We live in Vermont, which is 94.2% white, which really brings to the point that we need to actively seek out diverse groups in our area.
How many pets did this grant help?
5
Please provide a story of one or more specific pets this grant helped.
Dash is a retired standardbred who has been at GER for a few years now. He has DSL, a degenerative disease that does not make him a candidate for adoption.
Thanks to this grant, we rethought what life could look like for Dash. We had a wonderful offer for a home for Dash to be a companion and live in a field/run-in with another horse until it was his time.
Instead of us keeping him at GER through the summer, he was sent to foster care with a family that will love him through the end of his life and GER will cover the costs of his care.
Since we were able to find a home for Dash, we were able to recue another horse, Olive (second photo), from a feed lot. I’ve attached a before/after picture of her here (third and fourth photos).
From Facebook, April 30, 2022: “TODAY OUR STB BOY DASH, WENT HOME WITH HIS LONG-TERM FOSTER, JILL! Dash has been with us for two years. The reason he has not found a home is due to advanced DLSD. He was a kill-pen horse, with this hereditary disease (degenerative suspensory ligament disease) which causes chronic suspensory ligament breakdown.
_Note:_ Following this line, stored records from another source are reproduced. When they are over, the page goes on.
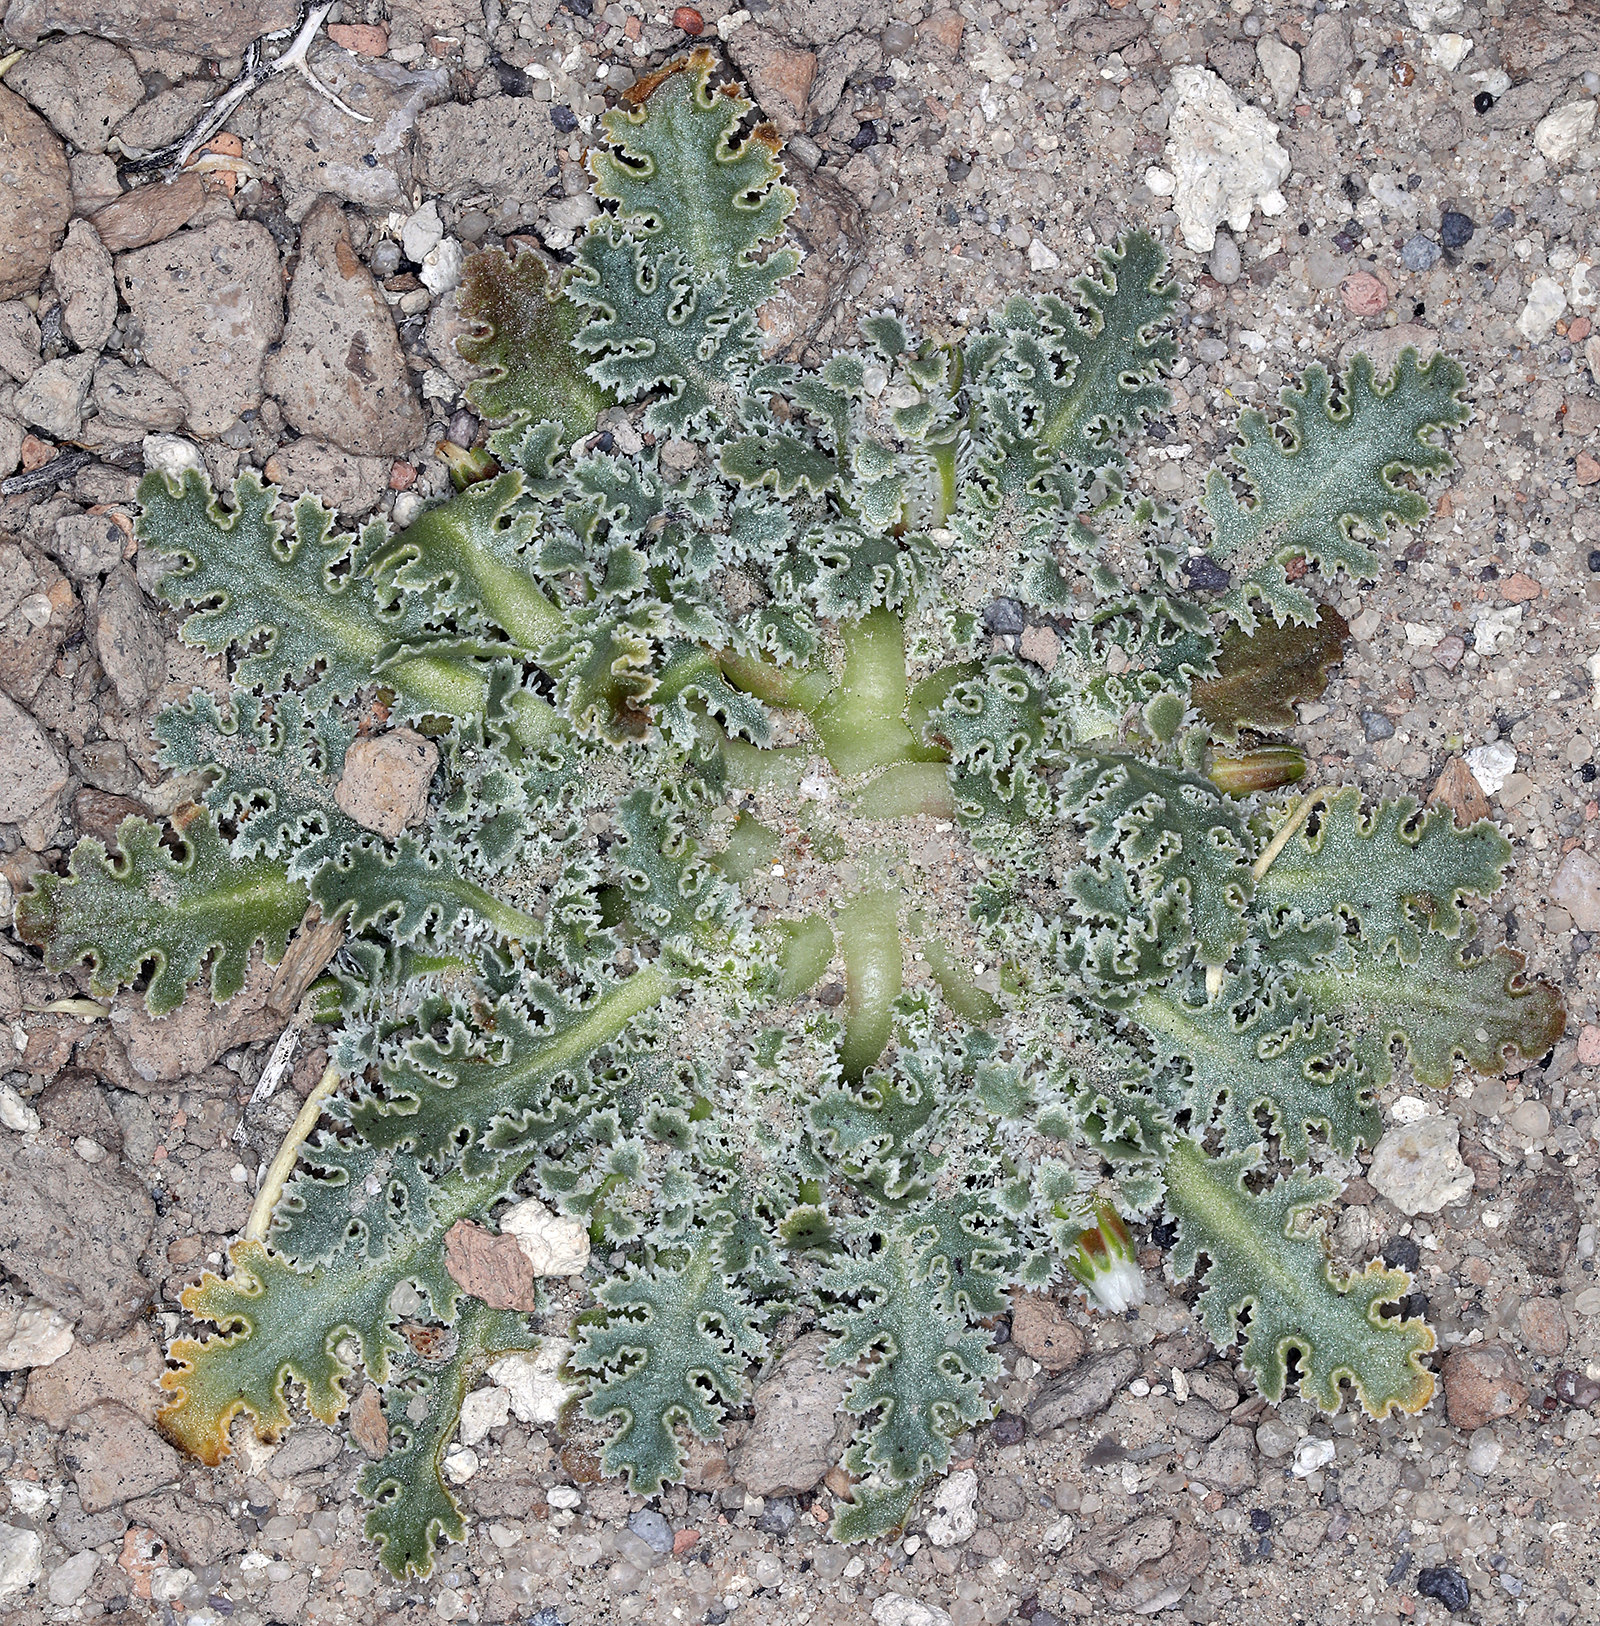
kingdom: Plantae
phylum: Tracheophyta
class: Magnoliopsida
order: Asterales
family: Asteraceae
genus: Glyptopleura
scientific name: Glyptopleura marginata
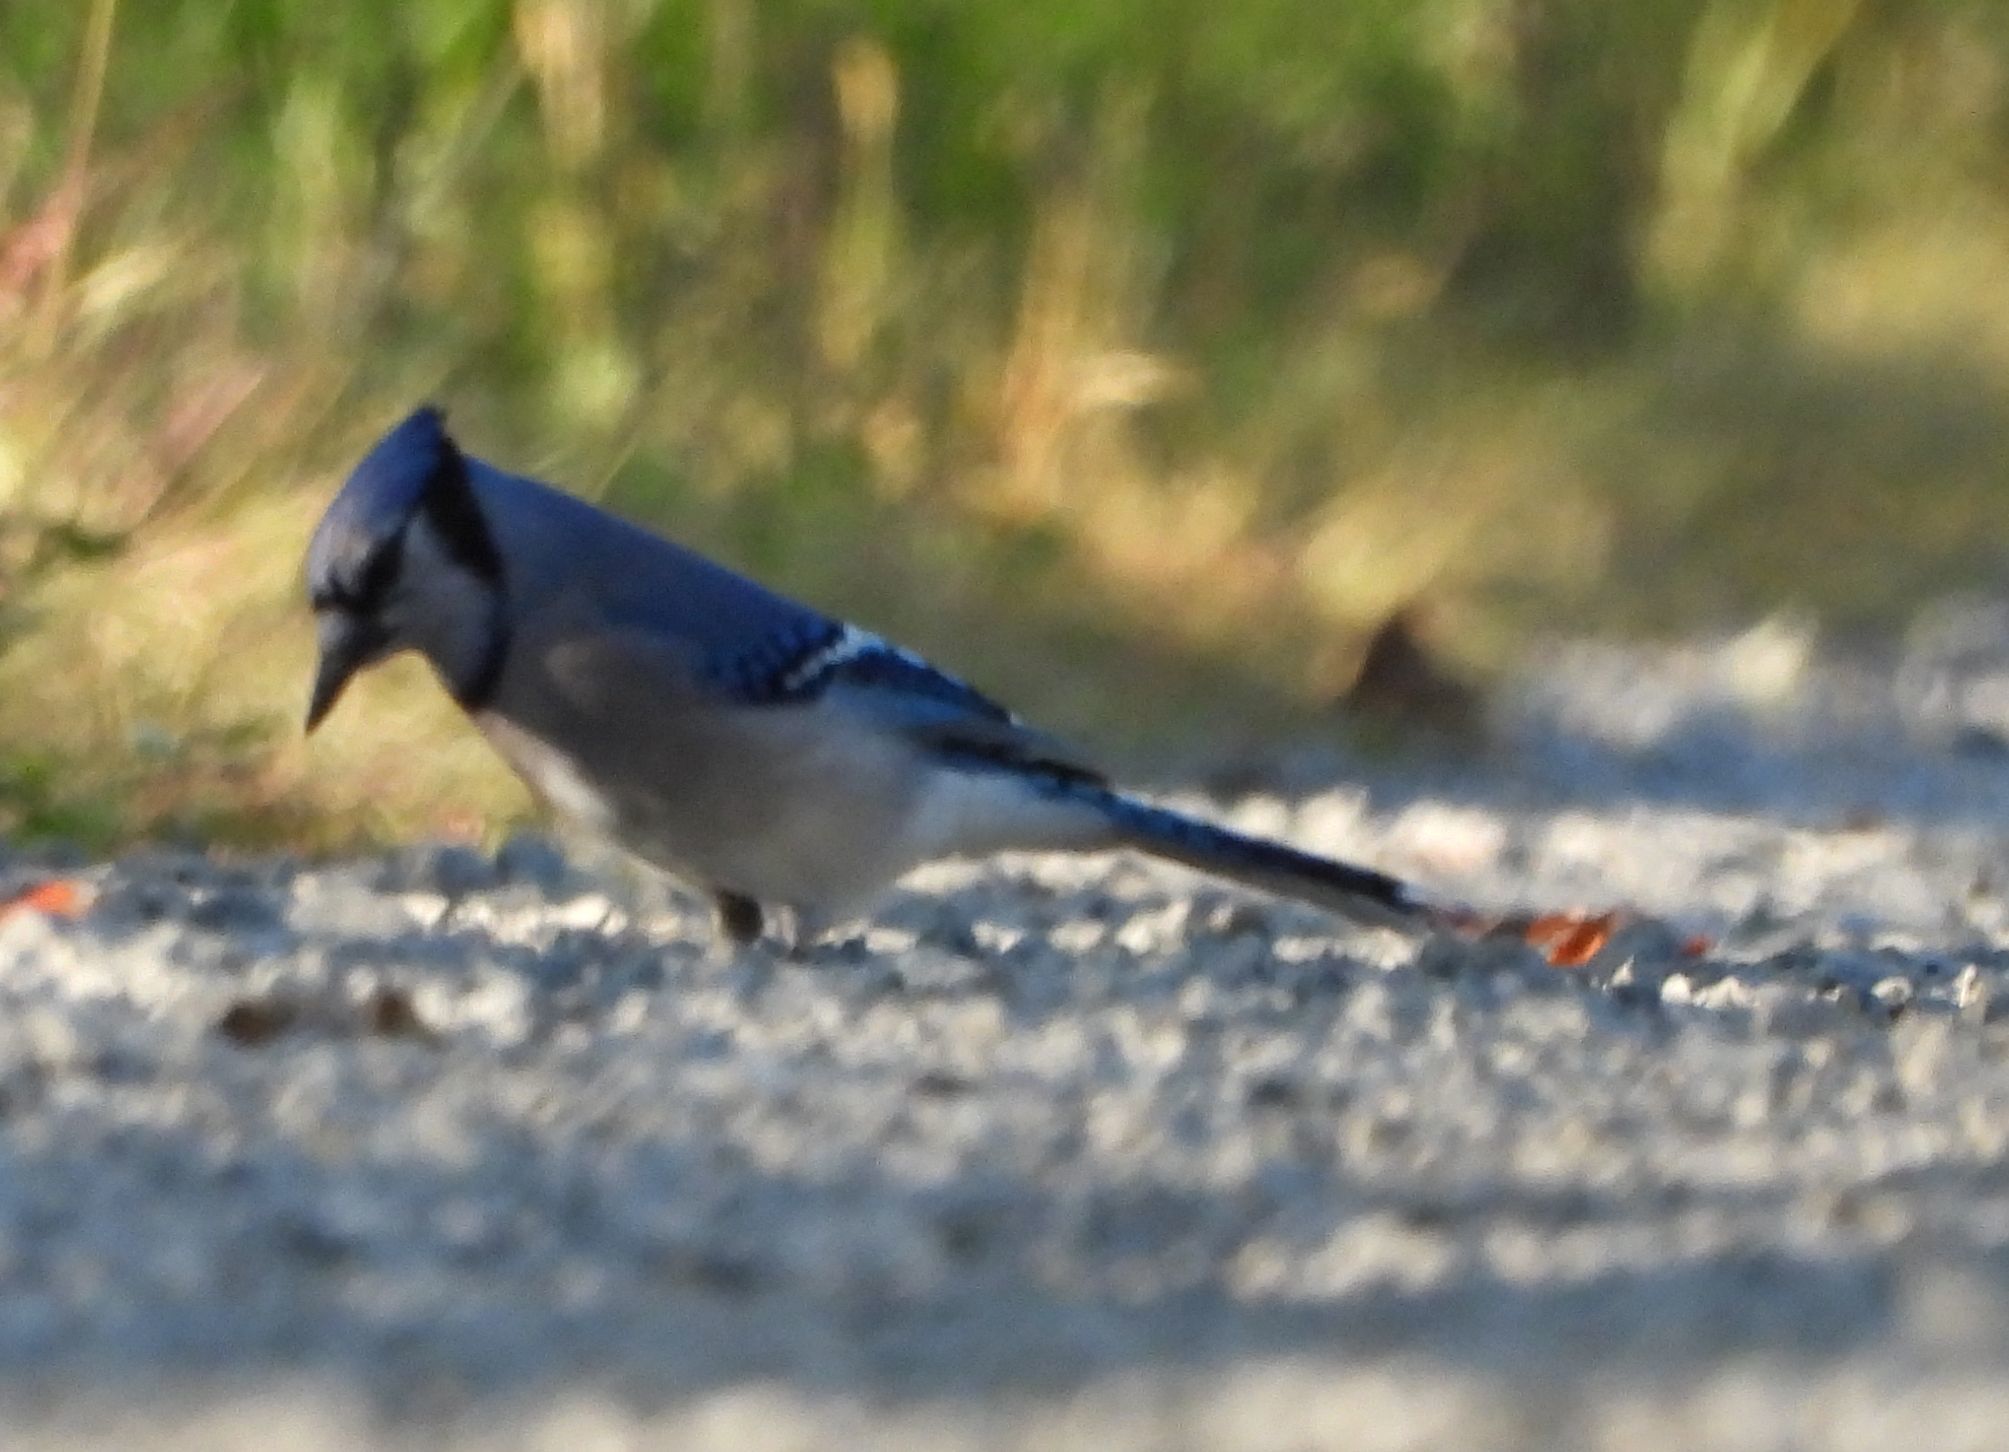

“This structure runs down the back of the cannon bone and attaches to the sesamoid bones. Without its support, the fetlock joints (most commonly the rear) drop below their normal angle, resulting in ligament breakdown, flexor-tendon injury, and osteoarthritis in the fetlock, hock, and stifle joints, lead to debilitating lameness. The disease is manageable but not curable.
“Today Dash struck his pot of gold. Jill needed a companion for her much-older horse, so Dash got his bags packed jumped on Jill’s trailer, never looked back, and here he is with his new-found buddy, both spending as much time as they have left peaceful, happy and safe.
“Our boy Dash on the left and his little buddy Mike (first photo) are pictured meeting for the first time. This is all every horse really needs and deserves to have: a friend!”